Reproduce the lines verbatim, beginning with the line that contains "Por exemplo, se a potência do amplificador ou" and continuing through the line that contains "conforme mostra a figura 5.". Give only those lines.
Data for this exercise below:
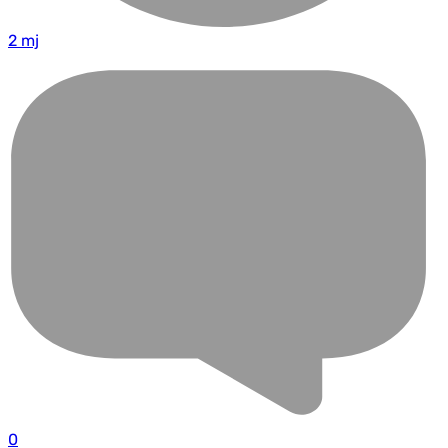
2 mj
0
End of Data for this exercise.
Data for this exercise below:
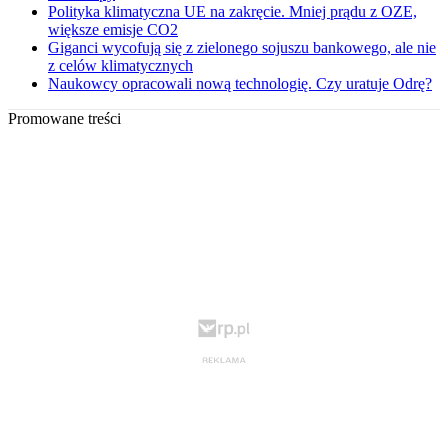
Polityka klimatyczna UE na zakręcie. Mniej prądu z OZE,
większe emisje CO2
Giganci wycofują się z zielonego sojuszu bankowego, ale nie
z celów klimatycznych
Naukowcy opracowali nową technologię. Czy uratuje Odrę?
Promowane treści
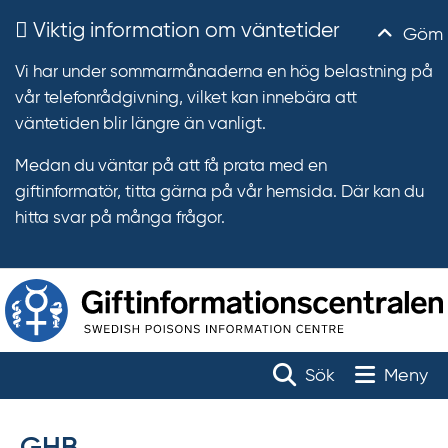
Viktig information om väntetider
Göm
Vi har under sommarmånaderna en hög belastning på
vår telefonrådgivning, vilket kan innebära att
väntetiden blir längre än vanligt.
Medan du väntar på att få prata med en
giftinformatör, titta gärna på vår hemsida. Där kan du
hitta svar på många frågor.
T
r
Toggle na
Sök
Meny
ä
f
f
End of Data for this exercise.
Data for this exercise below:
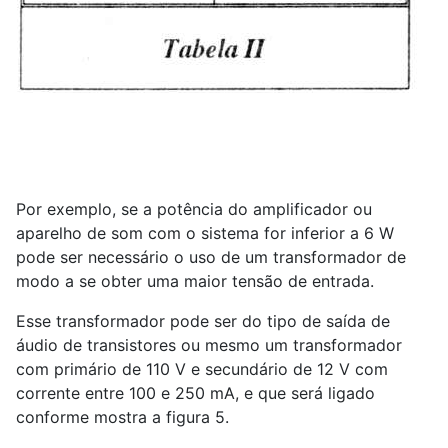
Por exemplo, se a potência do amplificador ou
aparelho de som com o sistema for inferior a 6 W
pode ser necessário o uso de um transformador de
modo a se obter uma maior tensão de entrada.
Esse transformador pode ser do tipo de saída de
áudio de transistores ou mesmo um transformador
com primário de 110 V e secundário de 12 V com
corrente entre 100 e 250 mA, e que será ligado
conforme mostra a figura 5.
End of Data for this exercise.
- _Reply to the task_:
Por exemplo, se a potência do amplificador ou
aparelho de som com o sistema for inferior a 6 W
pode ser necessário o uso de um transformador de
modo a se obter uma maior tensão de entrada.
Esse transformador pode ser do tipo de saída de
áudio de transistores ou mesmo um transformador
com primário de 110 V e secundário de 12 V com
corrente entre 100 e 250 mA, e que será ligado
conforme mostra a figura 5.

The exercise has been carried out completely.